After thirty-some-odd years of photographic work constructing visual history, Jalali’s latest series emphasized the complexity of our understanding of history by playing with temporality and memory– crucial elements of the historical process. The culmination of Jalali’s artistic experience is represented in his Image of the Imagination: Black and White (2000) / Sepia (2002) series. It is a selection of photomontages of Qajar period negatives (from the photographic collection of the Golestan Palace) that take an experimental and innovatory look back at the history of Iranian photography.

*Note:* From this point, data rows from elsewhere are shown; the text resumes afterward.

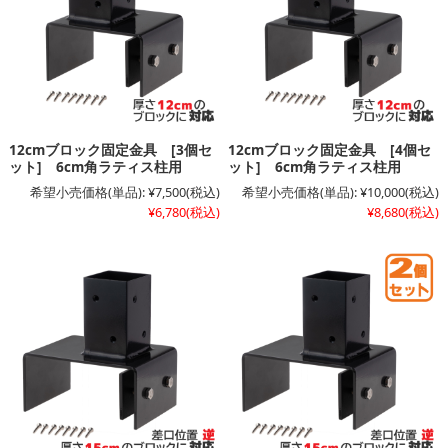
12cmブロック固定金具 [3個セ
12cmブロック固定金具 [4個セ
ット] 6cm角ラティス柱用
ット] 6cm角ラティス柱用
希望小売価格(単品):
¥7,500
(税込)
希望小売価格(単品):
¥10,000
(税込)
¥6,780
(税込)
¥8,680
(税込)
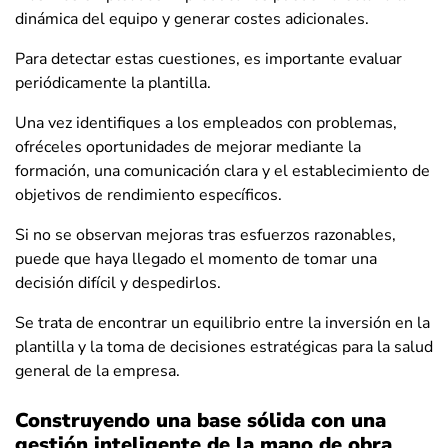
dinámica del equipo y generar costes adicionales.
Para detectar estas cuestiones, es importante evaluar
periódicamente la plantilla.
Una vez identifiques a los empleados con problemas,
ofréceles oportunidades de mejorar mediante la
formación, una comunicación clara y el establecimiento de
objetivos de rendimiento específicos.
Si no se observan mejoras tras esfuerzos razonables,
puede que haya llegado el momento de tomar una
decisión difícil y despedirlos.
Se trata de encontrar un equilibrio entre la inversión en la
plantilla y la toma de decisiones estratégicas para la salud
general de la empresa.
Construyendo una base sólida con una
gestión inteligente de la mano de obra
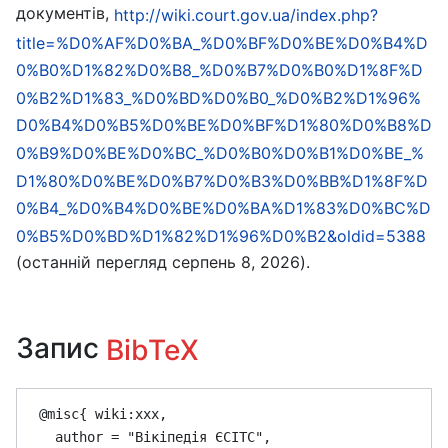
документів,
http://wiki.court.gov.ua/index.php?
title=%D0%AF%D0%BA_%D0%BF%D0%BE%D0%B4%D
0%B0%D1%82%D0%B8_%D0%B7%D0%B0%D1%8F%D
0%B2%D1%83_%D0%BD%D0%B0_%D0%B2%D1%96%
D0%B4%D0%B5%D0%BE%D0%BF%D1%80%D0%B8%D
0%B9%D0%BE%D0%BC_%D0%B0%D0%B1%D0%BE_%
D1%80%D0%BE%D0%B7%D0%B3%D0%BB%D1%8F%D
0%B4_%D0%B4%D0%BE%D0%BA%D1%83%D0%BC%D
0%B5%D0%BD%D1%82%D1%96%D0%B2&oldid=5388
(останній перегляд серпень 8, 2026).
Запис
BibTeX
 @misc{ wiki:xxx,

   author = "Вікіпедія ЄСІТС",
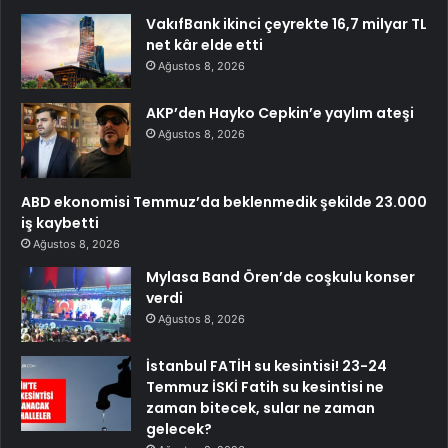
VakıfBank ikinci çeyrekte 16,7 milyar TL
net kâr elde etti
Ağustos 8, 2026
AKP’den Hayko Cepkin’e yaylım ateşi
Ağustos 8, 2026
ABD ekonomisi Temmuz’da beklenmedik şekilde 23.000
iş kaybetti
Ağustos 8, 2026
Mylasa Band Ören’de coşkulu konser
verdi
Ağustos 8, 2026
İstanbul FATİH su kesintisi! 23-24
Temmuz İSKİ Fatih su kesintisi ne
zaman bitecek, sular ne zaman
gelecek?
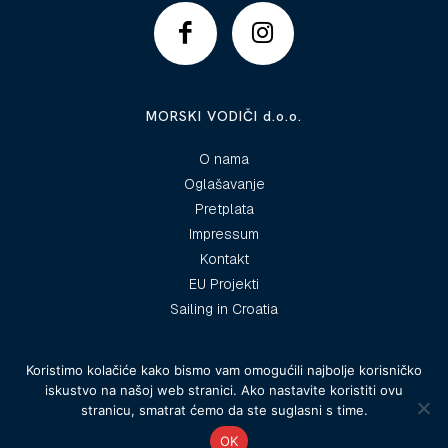
MORSKI VODIČI d.o.o.
O nama
Oglašavanje
Pretplata
Impressum
Kontakt
EU Projekti
Sailing in Croatia
Koristimo kolačiće kako bismo vam omogućili najbolje korisničko
iskustvo na našoj web stranici. Ako nastavite koristiti ovu
© 2025 Morski vodiči
stranicu, smatrat ćemo da ste suglasni s time.
OK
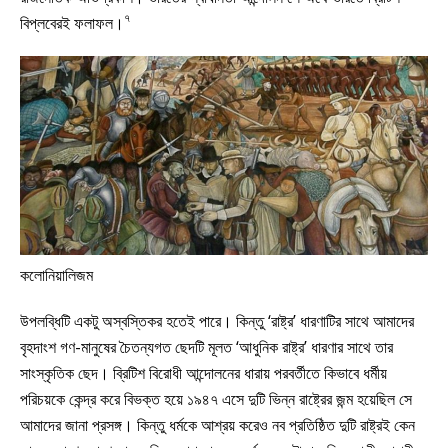
৭
বিপ্লবেরই ফলাফল।
কলোনিয়ালিজম
উপলব্ধিটি একটু অস্বস্তিকর হতেই পারে। কিন্তু ‘রাষ্ট্র’ ধারণাটির সাথে আমাদের
বৃহদাংশ গণ-মানুষের চৈতন্যগত ছেদটি মূলত ‘আধুনিক রাষ্ট্র’ ধারণার সাথে তার
সাংস্কৃতিক ছেদ। ব্রিটিশ বিরোধী আন্দোলনের ধারায় পরবর্তীতে কিভাবে ধর্মীয়
পরিচয়কে কেন্দ্র করে বিভক্ত হয়ে ১৯৪৭ এসে দুটি ভিন্ন রাষ্ট্রের জন্ম হয়েছিল সে
আমাদের জানা প্রসঙ্গ। কিন্তু ধর্মকে আশ্রয় করেও নব প্রতিষ্ঠিত দুটি রাষ্ট্রই কেন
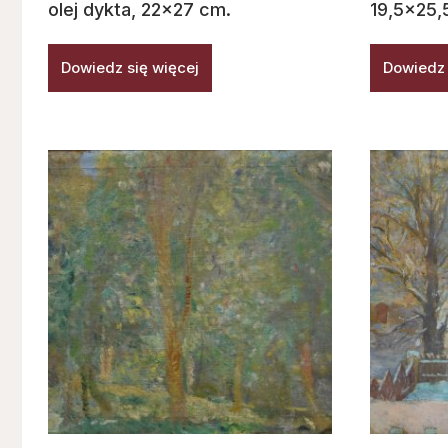
olej dykta, 22×27 cm.
19,5×25,
Dowiedz się więcej
Dowiedz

These photographs, predominantly featuring women with colorful flowers pressed onto them, captured forgotten moments that had been excluded from the visual narrative of the age – one traditionally dominated by moustachioed men and courtly life. For Jalali however, this project was not just about reintroducing historical photographs to the present, but about placing them in an abstract world of their own: “I have been exposed to many images by little known photographers around the country. Those that I could keep, I have held as mementos, and others have left their marks on my imagination… These images gave way to a new world, one only found in the imagination. In the space between the tangible and the virtual, a world that brings these two realities ever closer has come into existence.”

“With his later Qajar-era photomontage work, Bahman Jalali came to reevaluate the position of photography within the creation of history.”

Jalali was not only concerned with the interwoven relationship between cultural history and memory, but also with the generational responses to a particular historical narrative. In Images of the Imagination: Red (2003), Jalali featured negatives from the Chehrehnama studio in Isfahan, one of Iran’s most important photographic studios from the early 20th century. Jalali came across the studio after the revolution and discovered that its sign had been defaced with red paint, apparently in protest against the photographs of unveiled women that had been taken there. While the Chehrehnama photographs themselves were apolitical in nature and frozen in time, they were received differently by Qajar Iran and Post-Revolutionary Iran. Inspired, Jalali blended the negatives and overlaid them with red paint and black calligraphy, mixing time and space and alluding to each era’s reactions to the images.

Less than three years after Jalali was honored by the Fundació Antoni Tàpies, the accomplished photographer and visual artist lost his battle with pancreatic cancer. Bahman Jalali’s lifetime of work serves as a visual testament to Iran’s social history. His early photography created an account of some of Iran’s most turbulent decades, depicting a country in metamorphosis. His later series pays homage to his predecessors, those photographers that developed a homegrown photographic tradition to document Iran’s emergence as a modern nation-state. While most of Jalali’s photographs helped curate a historical narrative of 20th century Iran, they also illuminate how Iranians have recognized their own history in alternating and perhaps quite contradictory ways at different moments in time.